Thursday, May 23, 2024

Singing the Seasons

 


Within the church, there is a Church Liturgical Year.  There are seasons that are repeated and rehearsed year after year.  The church year begins with Advent (four weeks before Christmas), Christmas follows (which has twelve days – now you are going to be singing that song all day) which leads to Epiphany (the arrival of the Wise Ones).  The season of Epiphany is one that is elastic and can expand over different numbers of weeks each year depending on when Easter is.  The day of Easter moves around a bit because it is an astronomical calculation that is based on the first full moon on or after the spring equinox.  Once you know when Easter is, you back up forty days excluding Sundays (which is the season of Lent) to find Ash Wednesday.  Any time between January 6 and Ash Wednesday is the season of Epiphany.  There are fifty days of Easter – this long season teaches and tells us that living in the mystery of resurrection is an invitation even greater/longer than Lent.  Fifty days after Easter is Pentecost.  After Pentecost, we enter ordinary time which is almost half a year ~ telling us that most of our life is lived in this season of holy ordinariness.  Ordinary time eventually rounds the corner to Christ the King Sunday celebrated in November right before the beginning of another Advent.  And the church-cycle repeats and replays again/afresh/anew.   There are hymns associated and connected to each season.  Christmas Carols to Lenten melodies often in a minor key to the bright brass accompanying us in belting out, “Christ the Lord is Risen today…alleluia!!” 

 

Just as there are four seasons in nature, these seasons of the church year invite us into a rhythm and refrain that can open us to God in our life.  Advent is characterized as waiting.  Christmas celebrates new life found in strange spaces (a barn!).  Epiphany is about awakening and awareness.  Lent reminds us of the less-than-perfectness of life.  Easter honors how God holds all that is human continually calling forth renewal.  Pentecost, as we heard on Sunday, celebrates the Spirit that enlivens and empowers.  A hymn that hymns in my heart today is, In the Bulb, please pray these words with me.

 

In the bulb there is a flower; in the seed, an apple tree;

in cocoons, a hidden promise: butterflies will soon be free!

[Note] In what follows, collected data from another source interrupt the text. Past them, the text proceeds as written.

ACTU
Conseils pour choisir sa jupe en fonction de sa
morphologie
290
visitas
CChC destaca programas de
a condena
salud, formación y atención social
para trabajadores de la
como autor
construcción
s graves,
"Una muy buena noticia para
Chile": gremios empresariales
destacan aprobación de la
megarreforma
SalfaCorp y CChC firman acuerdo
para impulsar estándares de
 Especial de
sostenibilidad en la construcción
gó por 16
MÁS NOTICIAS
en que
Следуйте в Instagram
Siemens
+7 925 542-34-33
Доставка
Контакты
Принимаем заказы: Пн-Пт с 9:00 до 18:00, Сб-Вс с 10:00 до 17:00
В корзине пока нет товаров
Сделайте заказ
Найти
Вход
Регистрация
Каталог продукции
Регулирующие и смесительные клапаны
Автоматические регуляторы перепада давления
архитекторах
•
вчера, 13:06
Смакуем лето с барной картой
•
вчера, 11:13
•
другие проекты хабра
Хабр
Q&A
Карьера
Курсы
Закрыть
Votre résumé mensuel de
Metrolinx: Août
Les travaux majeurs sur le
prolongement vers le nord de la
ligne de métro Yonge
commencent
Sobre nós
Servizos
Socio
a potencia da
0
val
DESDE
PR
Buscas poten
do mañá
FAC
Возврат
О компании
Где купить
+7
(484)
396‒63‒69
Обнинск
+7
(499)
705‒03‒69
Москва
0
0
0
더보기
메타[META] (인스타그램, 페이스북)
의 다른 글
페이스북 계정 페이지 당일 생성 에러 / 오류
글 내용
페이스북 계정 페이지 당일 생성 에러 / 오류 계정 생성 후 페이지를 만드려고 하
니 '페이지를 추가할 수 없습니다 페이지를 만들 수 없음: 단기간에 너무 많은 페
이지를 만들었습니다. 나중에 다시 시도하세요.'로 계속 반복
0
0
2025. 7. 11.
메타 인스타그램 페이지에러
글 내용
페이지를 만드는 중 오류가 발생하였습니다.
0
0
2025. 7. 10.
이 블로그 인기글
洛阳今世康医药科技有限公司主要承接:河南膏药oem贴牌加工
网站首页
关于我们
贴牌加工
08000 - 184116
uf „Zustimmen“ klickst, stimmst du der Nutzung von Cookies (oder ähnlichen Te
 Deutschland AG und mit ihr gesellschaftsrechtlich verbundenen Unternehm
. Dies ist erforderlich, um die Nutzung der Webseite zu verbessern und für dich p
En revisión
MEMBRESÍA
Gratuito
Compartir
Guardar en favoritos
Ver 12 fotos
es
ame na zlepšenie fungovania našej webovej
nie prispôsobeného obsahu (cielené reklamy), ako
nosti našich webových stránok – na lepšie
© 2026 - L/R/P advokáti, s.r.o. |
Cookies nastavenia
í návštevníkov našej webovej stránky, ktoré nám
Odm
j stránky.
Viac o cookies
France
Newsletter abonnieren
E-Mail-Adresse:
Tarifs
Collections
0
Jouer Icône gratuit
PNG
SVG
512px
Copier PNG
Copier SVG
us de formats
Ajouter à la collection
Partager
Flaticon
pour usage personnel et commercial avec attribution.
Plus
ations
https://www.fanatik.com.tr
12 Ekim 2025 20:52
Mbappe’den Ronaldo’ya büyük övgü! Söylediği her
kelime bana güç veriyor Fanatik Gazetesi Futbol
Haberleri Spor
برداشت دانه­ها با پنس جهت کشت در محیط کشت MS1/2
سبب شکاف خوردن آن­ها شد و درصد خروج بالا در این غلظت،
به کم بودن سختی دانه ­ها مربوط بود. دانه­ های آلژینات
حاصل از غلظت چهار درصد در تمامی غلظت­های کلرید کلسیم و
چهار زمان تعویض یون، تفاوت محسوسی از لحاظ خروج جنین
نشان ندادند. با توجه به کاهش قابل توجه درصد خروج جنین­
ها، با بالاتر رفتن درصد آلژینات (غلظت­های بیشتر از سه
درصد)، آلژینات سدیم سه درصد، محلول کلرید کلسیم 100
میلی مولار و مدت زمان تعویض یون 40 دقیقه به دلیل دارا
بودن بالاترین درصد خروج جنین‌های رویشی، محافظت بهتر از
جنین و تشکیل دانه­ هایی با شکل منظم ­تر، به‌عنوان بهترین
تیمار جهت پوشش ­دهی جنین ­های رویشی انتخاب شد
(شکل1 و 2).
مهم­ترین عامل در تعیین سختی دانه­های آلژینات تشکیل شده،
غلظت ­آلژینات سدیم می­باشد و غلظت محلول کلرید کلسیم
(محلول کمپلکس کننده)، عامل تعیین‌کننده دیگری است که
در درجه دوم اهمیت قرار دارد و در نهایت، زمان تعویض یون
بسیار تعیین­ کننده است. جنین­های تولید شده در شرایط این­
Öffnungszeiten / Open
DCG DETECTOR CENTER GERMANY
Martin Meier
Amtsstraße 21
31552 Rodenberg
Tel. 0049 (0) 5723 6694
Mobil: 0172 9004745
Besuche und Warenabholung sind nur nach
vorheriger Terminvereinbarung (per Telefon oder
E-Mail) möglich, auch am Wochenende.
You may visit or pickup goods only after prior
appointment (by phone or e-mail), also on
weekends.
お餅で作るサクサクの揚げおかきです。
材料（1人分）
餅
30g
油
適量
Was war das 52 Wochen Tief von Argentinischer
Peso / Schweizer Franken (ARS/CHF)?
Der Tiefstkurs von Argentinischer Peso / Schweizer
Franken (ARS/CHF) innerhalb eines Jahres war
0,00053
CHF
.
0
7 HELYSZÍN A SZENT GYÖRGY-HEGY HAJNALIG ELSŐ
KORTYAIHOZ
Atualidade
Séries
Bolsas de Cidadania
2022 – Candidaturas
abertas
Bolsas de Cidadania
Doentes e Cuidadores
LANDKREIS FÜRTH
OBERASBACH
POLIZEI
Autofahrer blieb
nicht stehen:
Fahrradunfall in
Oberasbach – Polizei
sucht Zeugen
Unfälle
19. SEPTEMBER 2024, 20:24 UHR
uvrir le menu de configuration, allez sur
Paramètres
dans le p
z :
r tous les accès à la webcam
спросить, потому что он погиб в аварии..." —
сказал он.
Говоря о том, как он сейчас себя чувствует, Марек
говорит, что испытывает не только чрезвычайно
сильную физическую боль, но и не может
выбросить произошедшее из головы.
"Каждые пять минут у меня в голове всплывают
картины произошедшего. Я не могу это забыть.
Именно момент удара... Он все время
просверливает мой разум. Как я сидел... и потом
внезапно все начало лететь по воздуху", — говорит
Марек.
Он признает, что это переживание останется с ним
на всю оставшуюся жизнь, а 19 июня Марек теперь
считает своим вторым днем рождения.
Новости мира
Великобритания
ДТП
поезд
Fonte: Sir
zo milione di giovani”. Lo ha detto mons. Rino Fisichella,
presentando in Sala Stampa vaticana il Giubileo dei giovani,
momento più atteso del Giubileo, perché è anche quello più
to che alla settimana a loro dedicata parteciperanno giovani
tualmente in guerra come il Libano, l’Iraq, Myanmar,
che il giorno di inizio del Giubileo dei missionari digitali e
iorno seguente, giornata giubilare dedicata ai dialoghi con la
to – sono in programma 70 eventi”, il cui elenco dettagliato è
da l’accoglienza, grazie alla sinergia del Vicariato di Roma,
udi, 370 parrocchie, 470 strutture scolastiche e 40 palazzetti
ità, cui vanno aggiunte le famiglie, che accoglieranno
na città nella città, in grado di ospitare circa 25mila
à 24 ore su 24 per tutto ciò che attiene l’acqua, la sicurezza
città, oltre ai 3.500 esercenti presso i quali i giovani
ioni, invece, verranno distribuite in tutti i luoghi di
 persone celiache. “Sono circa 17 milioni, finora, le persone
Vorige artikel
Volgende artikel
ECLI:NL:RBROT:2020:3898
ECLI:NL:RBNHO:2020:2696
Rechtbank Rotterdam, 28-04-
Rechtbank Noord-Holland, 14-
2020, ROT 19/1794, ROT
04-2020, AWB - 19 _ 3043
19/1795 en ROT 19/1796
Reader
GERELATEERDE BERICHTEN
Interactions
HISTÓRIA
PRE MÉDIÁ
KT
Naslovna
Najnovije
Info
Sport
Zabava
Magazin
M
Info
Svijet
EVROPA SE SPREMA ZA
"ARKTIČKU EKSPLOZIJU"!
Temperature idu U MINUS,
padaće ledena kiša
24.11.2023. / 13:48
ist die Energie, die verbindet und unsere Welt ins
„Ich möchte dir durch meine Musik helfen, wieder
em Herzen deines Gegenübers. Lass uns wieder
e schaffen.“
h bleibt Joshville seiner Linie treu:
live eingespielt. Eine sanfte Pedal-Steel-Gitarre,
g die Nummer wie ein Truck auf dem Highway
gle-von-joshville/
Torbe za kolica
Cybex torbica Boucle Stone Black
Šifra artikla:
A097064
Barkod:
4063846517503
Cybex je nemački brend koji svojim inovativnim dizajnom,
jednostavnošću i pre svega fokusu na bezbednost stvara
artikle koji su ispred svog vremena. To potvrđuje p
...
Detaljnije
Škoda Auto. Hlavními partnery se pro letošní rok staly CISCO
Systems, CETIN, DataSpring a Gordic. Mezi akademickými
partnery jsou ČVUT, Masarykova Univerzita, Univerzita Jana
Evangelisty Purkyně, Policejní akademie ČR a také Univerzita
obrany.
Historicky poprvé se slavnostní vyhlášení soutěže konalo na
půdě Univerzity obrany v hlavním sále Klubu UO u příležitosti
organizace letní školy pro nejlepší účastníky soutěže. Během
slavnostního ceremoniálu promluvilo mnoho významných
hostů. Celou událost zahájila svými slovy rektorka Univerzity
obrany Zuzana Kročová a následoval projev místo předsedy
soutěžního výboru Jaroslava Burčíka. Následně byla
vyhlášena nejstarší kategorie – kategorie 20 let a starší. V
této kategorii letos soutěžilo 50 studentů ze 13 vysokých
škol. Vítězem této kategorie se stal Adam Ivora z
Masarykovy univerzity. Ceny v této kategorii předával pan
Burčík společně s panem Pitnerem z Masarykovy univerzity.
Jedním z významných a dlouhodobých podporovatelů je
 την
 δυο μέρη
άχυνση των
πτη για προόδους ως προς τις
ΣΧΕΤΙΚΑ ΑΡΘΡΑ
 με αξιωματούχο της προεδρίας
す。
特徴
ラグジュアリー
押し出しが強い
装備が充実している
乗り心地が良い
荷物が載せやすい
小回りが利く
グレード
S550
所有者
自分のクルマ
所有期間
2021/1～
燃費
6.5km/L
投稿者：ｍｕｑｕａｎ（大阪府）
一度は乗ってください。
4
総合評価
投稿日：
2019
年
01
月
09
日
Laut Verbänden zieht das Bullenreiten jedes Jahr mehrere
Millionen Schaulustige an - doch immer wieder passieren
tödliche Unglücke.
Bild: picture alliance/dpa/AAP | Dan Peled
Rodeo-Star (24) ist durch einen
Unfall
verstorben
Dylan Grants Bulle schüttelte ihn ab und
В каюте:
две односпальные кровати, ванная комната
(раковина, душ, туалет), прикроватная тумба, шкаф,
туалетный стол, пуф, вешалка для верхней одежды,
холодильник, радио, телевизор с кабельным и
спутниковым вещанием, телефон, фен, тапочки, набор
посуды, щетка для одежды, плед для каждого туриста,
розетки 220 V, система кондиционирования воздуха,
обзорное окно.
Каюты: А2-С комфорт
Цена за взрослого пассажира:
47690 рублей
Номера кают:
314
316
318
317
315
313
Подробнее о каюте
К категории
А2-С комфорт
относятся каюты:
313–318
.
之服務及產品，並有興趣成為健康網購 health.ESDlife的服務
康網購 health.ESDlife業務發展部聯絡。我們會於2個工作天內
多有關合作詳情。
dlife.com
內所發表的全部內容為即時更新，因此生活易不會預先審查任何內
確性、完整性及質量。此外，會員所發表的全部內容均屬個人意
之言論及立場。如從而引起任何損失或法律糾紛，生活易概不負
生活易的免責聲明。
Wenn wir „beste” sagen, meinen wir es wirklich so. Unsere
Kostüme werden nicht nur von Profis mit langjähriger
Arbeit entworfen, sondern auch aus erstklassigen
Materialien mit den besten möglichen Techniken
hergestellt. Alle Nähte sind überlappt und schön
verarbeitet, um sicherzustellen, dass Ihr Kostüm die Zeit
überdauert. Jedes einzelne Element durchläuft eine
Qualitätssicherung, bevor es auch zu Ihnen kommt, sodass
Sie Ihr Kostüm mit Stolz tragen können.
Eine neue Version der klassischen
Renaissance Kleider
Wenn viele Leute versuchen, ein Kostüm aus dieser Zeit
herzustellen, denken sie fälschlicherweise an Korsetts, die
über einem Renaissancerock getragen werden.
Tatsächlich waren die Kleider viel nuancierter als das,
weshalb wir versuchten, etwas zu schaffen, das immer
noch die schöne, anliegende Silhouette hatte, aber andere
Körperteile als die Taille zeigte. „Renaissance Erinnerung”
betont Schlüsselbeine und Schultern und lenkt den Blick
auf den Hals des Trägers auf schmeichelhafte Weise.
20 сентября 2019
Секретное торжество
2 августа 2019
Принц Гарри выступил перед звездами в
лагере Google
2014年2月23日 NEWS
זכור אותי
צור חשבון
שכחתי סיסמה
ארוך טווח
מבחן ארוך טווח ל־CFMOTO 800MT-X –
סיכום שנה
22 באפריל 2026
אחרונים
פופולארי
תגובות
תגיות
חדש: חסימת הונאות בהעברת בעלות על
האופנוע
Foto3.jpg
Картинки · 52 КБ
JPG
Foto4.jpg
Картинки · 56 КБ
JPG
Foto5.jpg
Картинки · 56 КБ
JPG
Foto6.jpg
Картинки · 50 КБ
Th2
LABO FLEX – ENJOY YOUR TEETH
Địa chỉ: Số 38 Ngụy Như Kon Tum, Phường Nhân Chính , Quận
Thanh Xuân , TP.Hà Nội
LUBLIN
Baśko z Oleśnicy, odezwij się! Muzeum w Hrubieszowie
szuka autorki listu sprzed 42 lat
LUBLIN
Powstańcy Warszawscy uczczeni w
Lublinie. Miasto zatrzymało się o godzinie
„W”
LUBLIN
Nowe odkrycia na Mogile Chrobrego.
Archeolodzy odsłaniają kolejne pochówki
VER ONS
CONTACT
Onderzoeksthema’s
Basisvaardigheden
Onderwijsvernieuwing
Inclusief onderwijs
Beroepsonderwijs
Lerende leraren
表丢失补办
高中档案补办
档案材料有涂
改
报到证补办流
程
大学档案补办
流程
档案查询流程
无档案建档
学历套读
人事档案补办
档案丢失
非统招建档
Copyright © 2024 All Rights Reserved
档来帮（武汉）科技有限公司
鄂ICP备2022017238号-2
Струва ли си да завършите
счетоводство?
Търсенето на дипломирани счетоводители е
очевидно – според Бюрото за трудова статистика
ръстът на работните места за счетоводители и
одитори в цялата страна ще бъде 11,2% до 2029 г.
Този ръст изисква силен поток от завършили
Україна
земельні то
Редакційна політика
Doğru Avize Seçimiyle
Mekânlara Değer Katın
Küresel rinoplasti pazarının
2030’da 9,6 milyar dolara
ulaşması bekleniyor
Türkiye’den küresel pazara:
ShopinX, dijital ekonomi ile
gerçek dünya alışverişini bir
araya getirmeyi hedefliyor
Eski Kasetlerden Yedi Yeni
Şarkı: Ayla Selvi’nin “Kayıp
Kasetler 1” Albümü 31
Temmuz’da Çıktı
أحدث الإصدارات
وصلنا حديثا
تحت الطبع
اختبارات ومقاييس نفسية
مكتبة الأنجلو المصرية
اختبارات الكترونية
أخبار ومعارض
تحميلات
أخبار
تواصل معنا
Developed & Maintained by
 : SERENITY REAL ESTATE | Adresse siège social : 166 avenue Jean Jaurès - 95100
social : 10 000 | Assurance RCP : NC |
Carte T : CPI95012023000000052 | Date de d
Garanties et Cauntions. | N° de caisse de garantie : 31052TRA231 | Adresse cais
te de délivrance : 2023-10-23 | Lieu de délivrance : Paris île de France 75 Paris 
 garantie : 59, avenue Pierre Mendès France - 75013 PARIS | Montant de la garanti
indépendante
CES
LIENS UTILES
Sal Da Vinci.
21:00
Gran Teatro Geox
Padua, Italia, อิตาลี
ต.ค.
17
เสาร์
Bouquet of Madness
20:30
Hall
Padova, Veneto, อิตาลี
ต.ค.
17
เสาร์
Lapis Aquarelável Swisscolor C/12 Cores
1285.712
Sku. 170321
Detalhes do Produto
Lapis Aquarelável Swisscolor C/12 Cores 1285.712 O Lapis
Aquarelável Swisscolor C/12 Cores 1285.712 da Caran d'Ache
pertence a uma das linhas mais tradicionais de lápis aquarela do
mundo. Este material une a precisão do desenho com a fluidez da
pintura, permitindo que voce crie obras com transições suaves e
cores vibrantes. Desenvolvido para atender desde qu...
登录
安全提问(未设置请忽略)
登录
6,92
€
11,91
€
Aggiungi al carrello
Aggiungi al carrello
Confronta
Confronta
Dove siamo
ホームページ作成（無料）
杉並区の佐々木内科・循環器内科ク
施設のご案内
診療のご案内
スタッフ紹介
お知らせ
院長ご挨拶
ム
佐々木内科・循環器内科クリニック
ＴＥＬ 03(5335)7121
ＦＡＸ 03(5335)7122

In the cold and snow of winter there's a spring that waits to be,

unrevealed until its season, something God alone can see.

 

There's a song in every silence, seeking word and melody;

there's a dawn in every darkness bringing hope to you and me.

From the past will come the future; what it holds, a mystery,

unrevealed until its season, something God alone can see.

 

In our end is our beginning ;in our time, infinity;

in our doubt there is believing; in our life, eternity.

In our death, a resurrection; at the last, a victory,

unrevealed until its season, something God alone can see.

 

May the words above sing to the season or seasons (because sometimes we are in Advent waiting in one part of our life and Easter celebration in another part of life and holy ordinariness in still another place) of your life.  I pray God helps you listen to the humming a holy tune this day.  Amen.